The photos of my family; my dad, my mom, my sister and I at our home in Dexter.  There are some that were captured before I can remember like of me as a baby and young tot.  Then there are those photos that have seemed to stop so many fun memories in time.  It's these that are my favorite because they are proof that my dad was just as amazing as I remember him to be.  Just as shooting a flare while lost at sea brings hope to those in a lifeboat waiting to be found, these photographs bring hope and peace throughout this sometimes tumultuous sea of grief.  

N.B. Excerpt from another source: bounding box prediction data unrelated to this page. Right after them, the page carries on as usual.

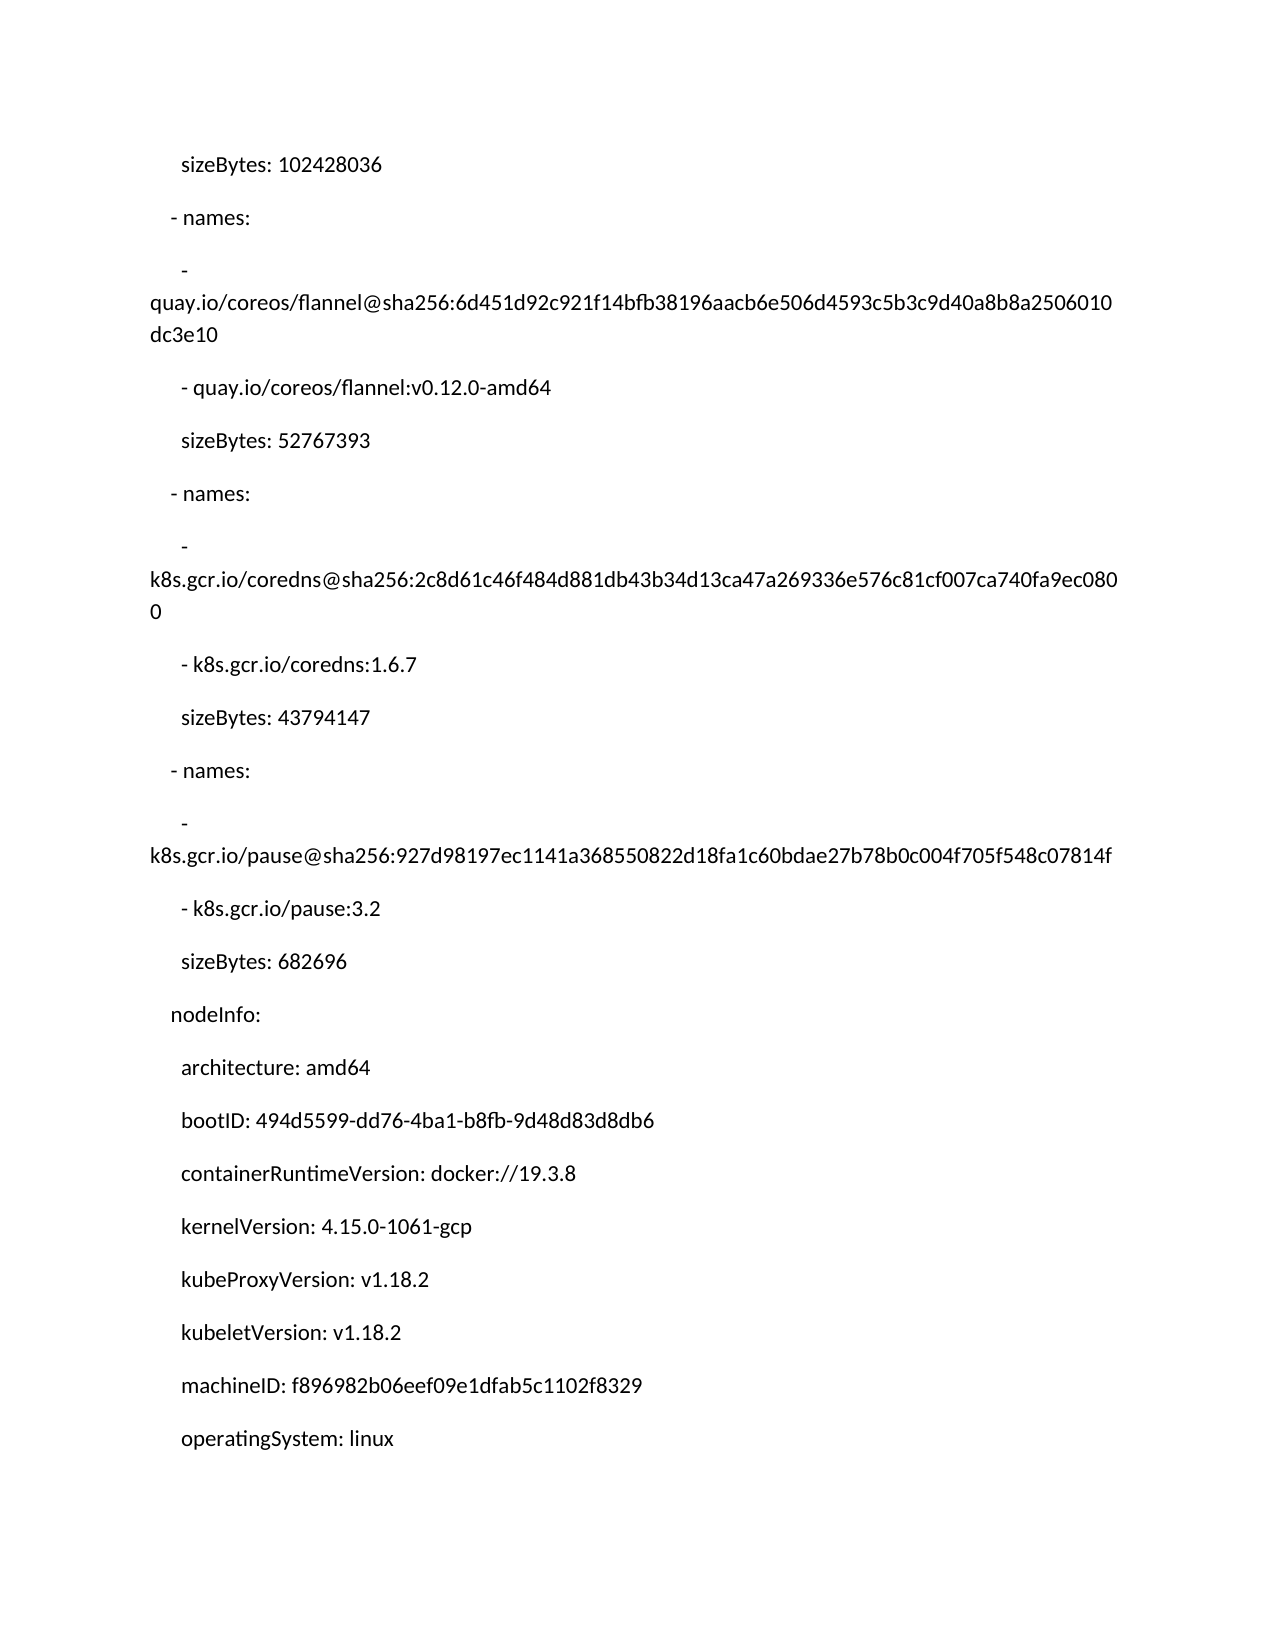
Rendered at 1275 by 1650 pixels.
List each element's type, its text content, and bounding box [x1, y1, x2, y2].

text bootID: 494d5599-dd76-4ba1-b8fb-9d48d83d8db6 [150, 1106, 1125, 1134]
text machineID: f896982b06eef09e1dfab5c1102f8329 [150, 1371, 1125, 1399]
text - k8s.gcr.io/coredns:1.6.7 [150, 650, 1125, 678]
text sizeBytes: 52767393 [150, 426, 1125, 454]
text - k8s.gcr.io/pause:3.2 [150, 894, 1125, 922]
text - k8s.gcr.io/coredns@sha256:2c8d61c46f484d881db43b34d13ca47a269336e576c81cf007ca740fa9ec0800 [150, 532, 1125, 625]
text - names: [150, 479, 1125, 507]
text - names: [150, 203, 1125, 231]
text nodeInfo: [150, 1000, 1125, 1028]
text kernelVersion: 4.15.0-1061-gcp [150, 1212, 1125, 1240]
text kubeletVersion: v1.18.2 [150, 1318, 1125, 1346]
text - quay.io/coreos/flannel@sha256:6d451d92c921f14bfb38196aacb6e506d4593c5b3c9d40a8b8a2506010dc3e10 [150, 256, 1125, 348]
text - names: [150, 756, 1125, 784]
text - quay.io/coreos/flannel:v0.12.0-amd64 [150, 373, 1125, 401]
text - k8s.gcr.io/pause@sha256:927d98197ec1141a368550822d18fa1c60bdae27b78b0c004f705f548c07814f [150, 809, 1125, 869]
text sizeBytes: 682696 [150, 947, 1125, 975]
text operatingSystem: linux [150, 1424, 1125, 1452]
text kubeProxyVersion: v1.18.2 [150, 1265, 1125, 1293]
text sizeBytes: 43794147 [150, 703, 1125, 731]
text sizeBytes: 102428036 [150, 150, 1125, 178]
text containerRuntimeVersion: docker://19.3.8 [150, 1159, 1125, 1187]
text architecture: amd64 [150, 1053, 1125, 1081]
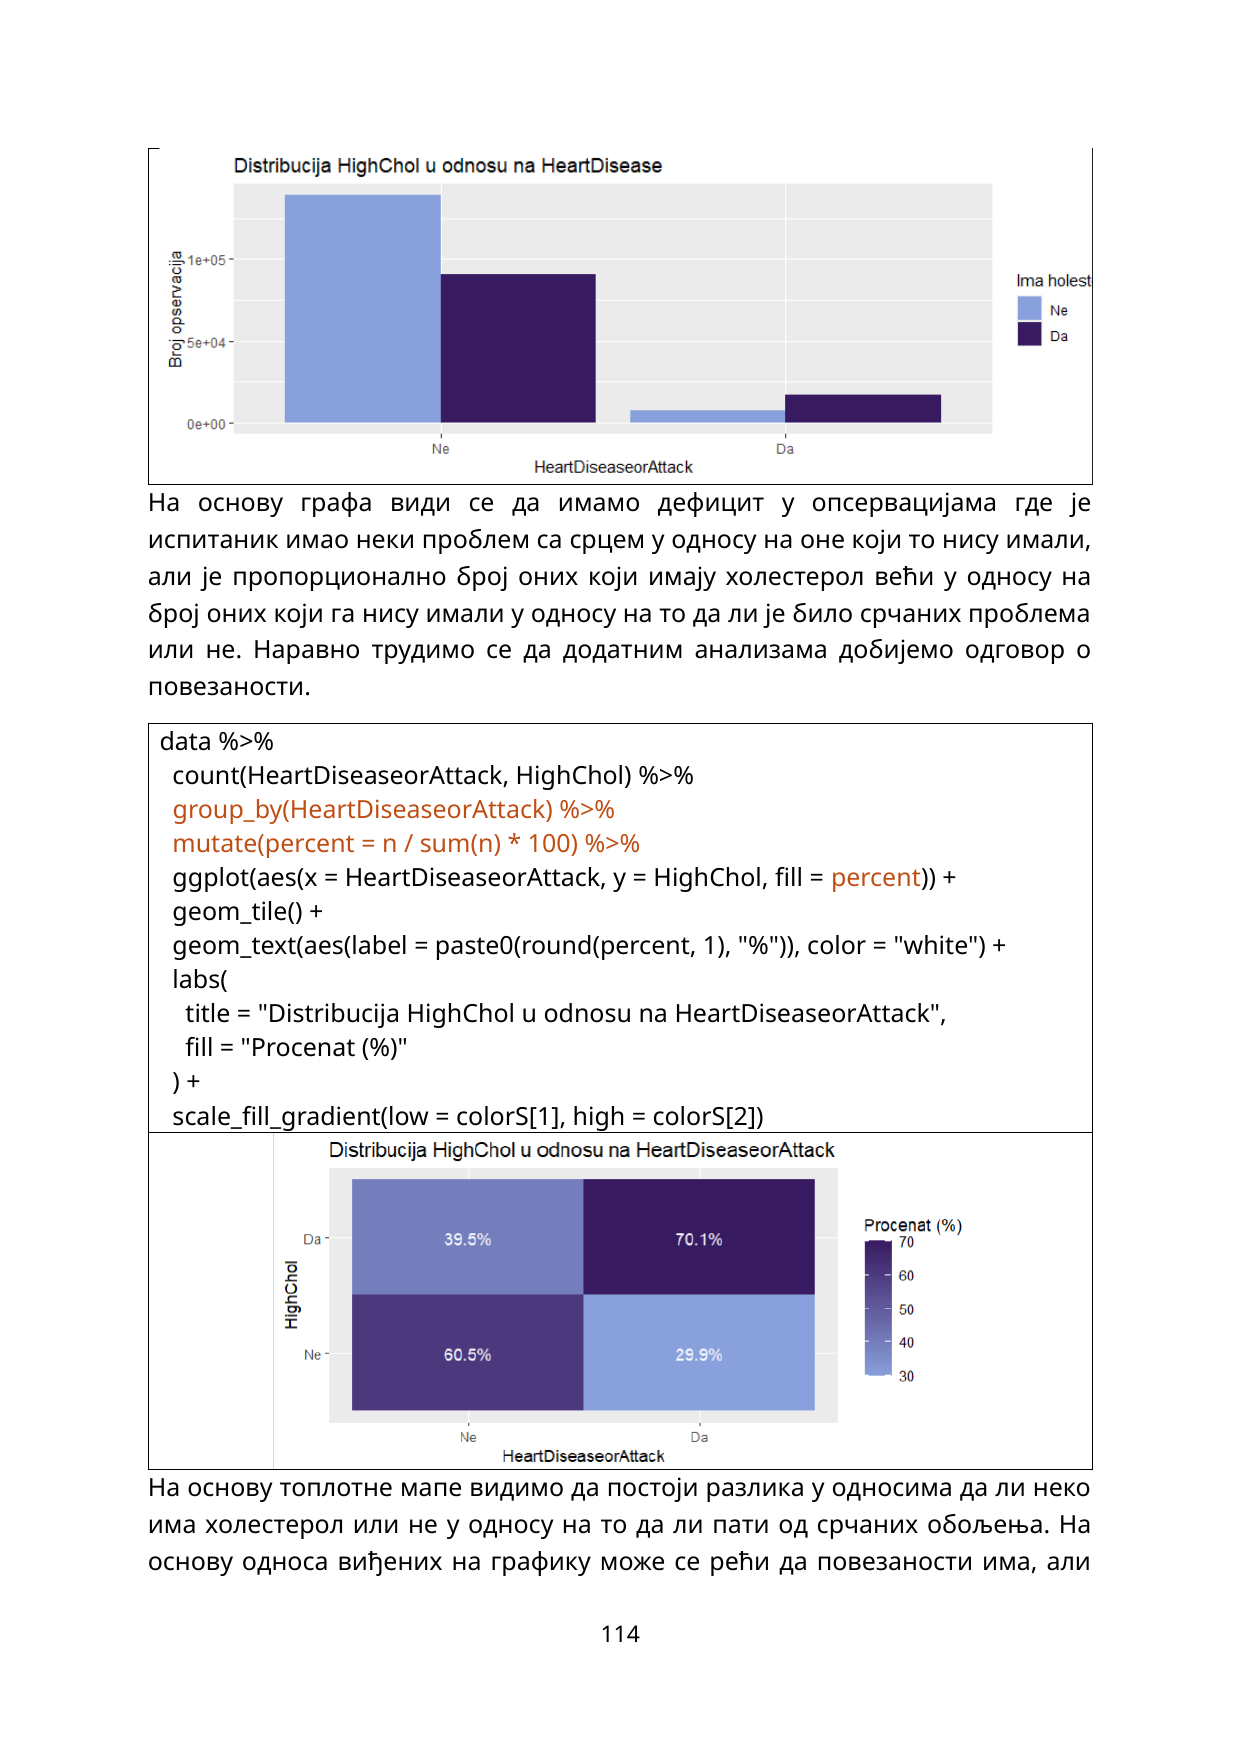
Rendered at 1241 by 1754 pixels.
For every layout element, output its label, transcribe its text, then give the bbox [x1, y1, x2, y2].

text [148, 1470, 1093, 1577]
table_cell [149, 1133, 273, 1469]
text На основу графа види се да имамо дефицит у опсервацијама где је испитаник имао неки проблем са срцем у односу на оне који то нису имали, али је пропорционално број оних који имају холестерол већи у односу на број оних који га нису имали у односу на то да ли је било срчаних проблема или не. Наравно трудимо се да додатним анализама добијемо одговор о повезаности. [148, 485, 1093, 703]
picture [273, 1133, 968, 1469]
table_cell [968, 1133, 1092, 1469]
picture [159, 148, 1093, 484]
table_header data %>% count(HeartDiseaseorAttack, HighChol) %>% group_by(HeartDiseaseorAttack) %>% mutate(percent = n / sum(n) * 100) %>% ggplot(aes(x = HeartDiseaseorAttack, y = HighChol, fill = percent)) + geom_tile() + geom_text(aes(label = paste0(round(percent, 1), "%")), color = "white") + labs( title = "Distribucija HighChol u odnosu na HeartDiseaseorAttack", fill = "Procenat (%)" ) + scale_fill_gradient(low = colorS[1], high = colorS[2]) [149, 724, 1092, 1132]
table_cell [149, 149, 159, 484]
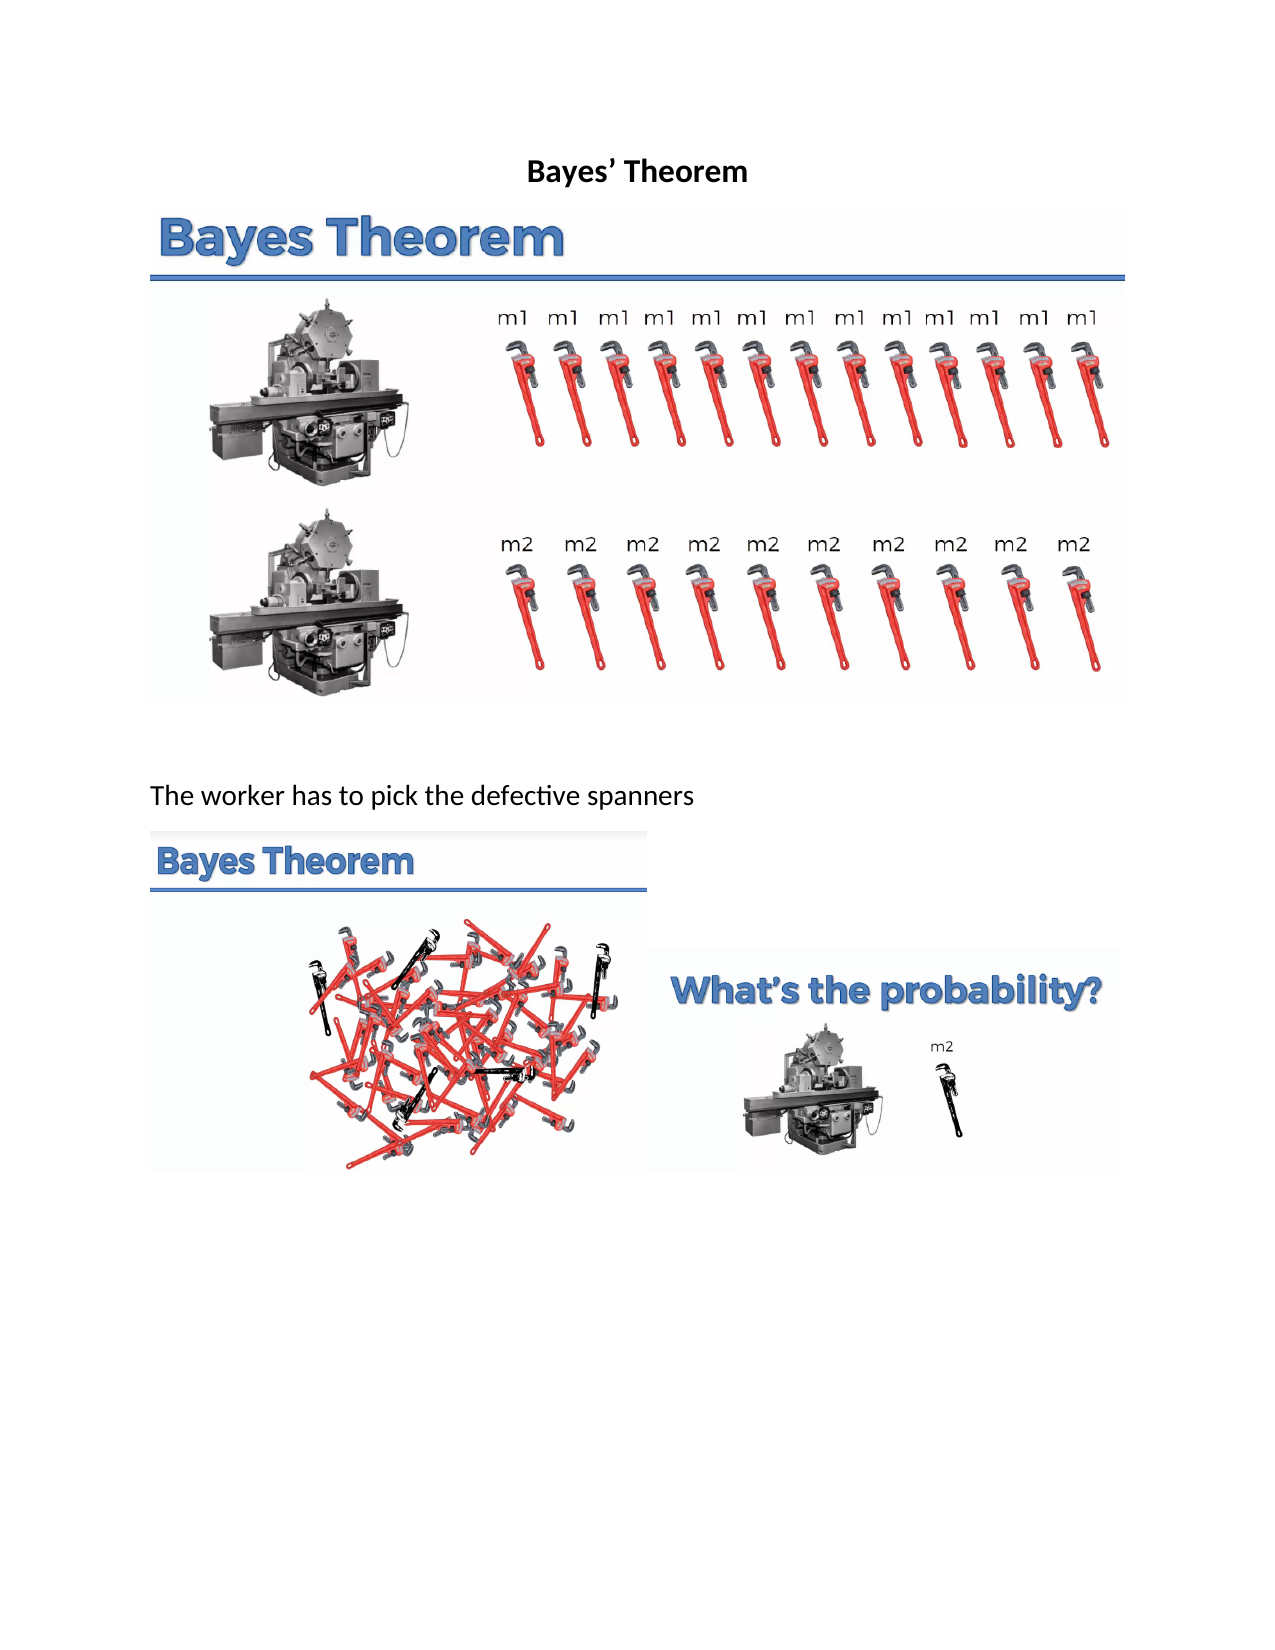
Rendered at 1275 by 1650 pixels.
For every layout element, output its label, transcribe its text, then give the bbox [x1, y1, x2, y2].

text The worker has to pick the defective spanners [150, 777, 1125, 812]
picture [150, 210, 1125, 703]
picture [150, 831, 1120, 1173]
text Bayes’ Theorem [150, 150, 1125, 191]
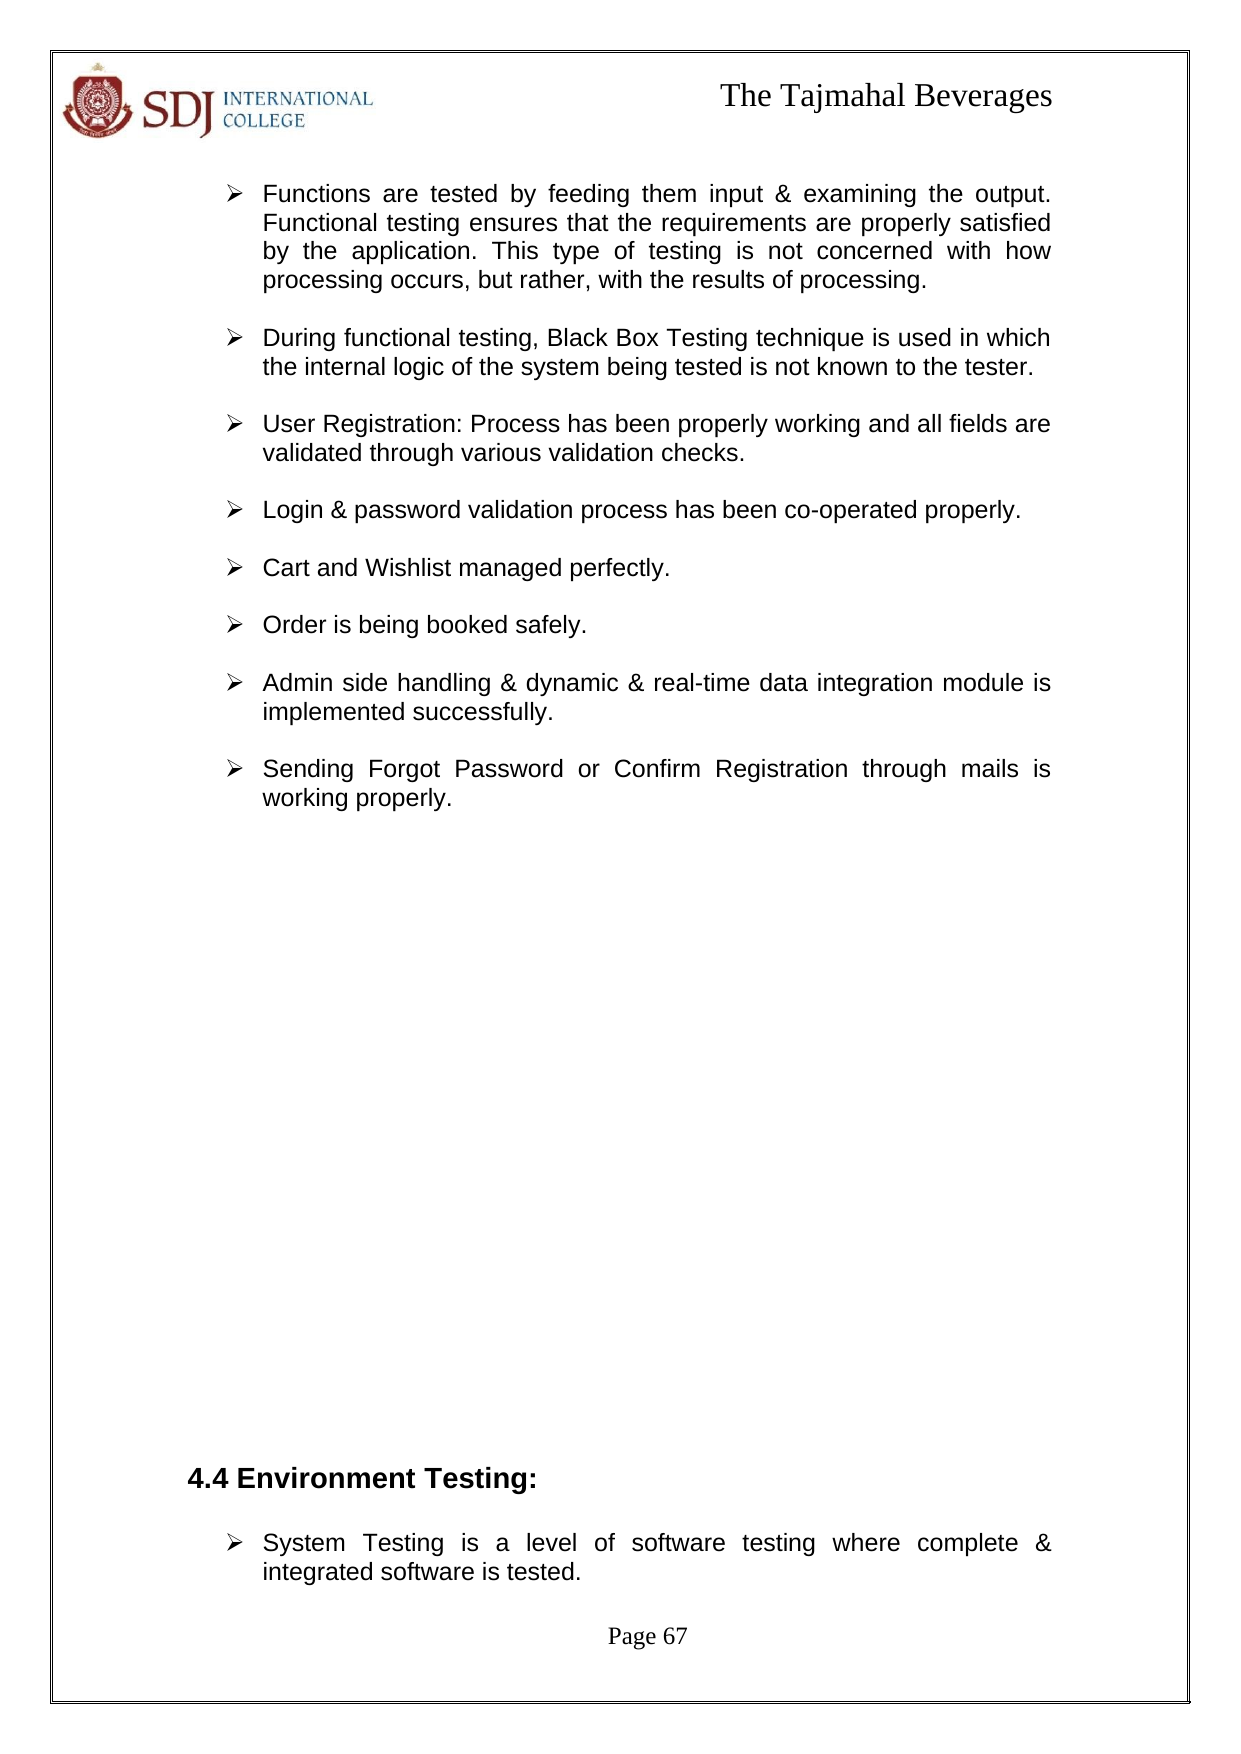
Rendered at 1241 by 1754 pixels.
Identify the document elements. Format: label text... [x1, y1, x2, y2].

It is imperative for me to note that there is something so calming and connecting when you hold photographs that hold memories of your loved ones.  It's incredibly special to be able to sit in your grandmothers living room and flip through a huge stack of photographs she has given you.  So many times, photographs have brought me to tears or made me laugh.  Sometimes they have left me with questions or reminded me of how I was feeling in that moment.

 

Technology has gotten us so many great things in today's world, but it has also left us with a huge barrier in human interaction, and in family traditions.  Oftentimes these moments get stored on some hard drive, or posted on social media for people to see for a moment.  Social media may not be here forever, and hard drives crash.  You are doing yourself and your family a disservice in leaving these images in the digital world.

All of the photos both of my dad as a child, and myself as a child, I can now share them with my children.  I can show them who their grandpa was and show my youngest how she has her grandpas chin.  I can show them what it looked like when my dad grew up, and when I grew up. I can show them the memories and I can save them until I am ready to pass them down, just as my grandmother has done for me.  I can hang them in a frame or leave them in my grandmothers vintage frame and place it on a shelf for anyone who visits my home to see.  Can your hard drive do that?  

Photographs capture the spirit of its subject.  Photographs preserve a memory.  Photographs can be handed down throughout generations.  Photographs can bring your loved ones peace when that's all they have left of you. 

 

Professional, or candid...PRINT YOUR PHOTOGRAPHS.  PRINT AND SHARE YOUR MEMORIES.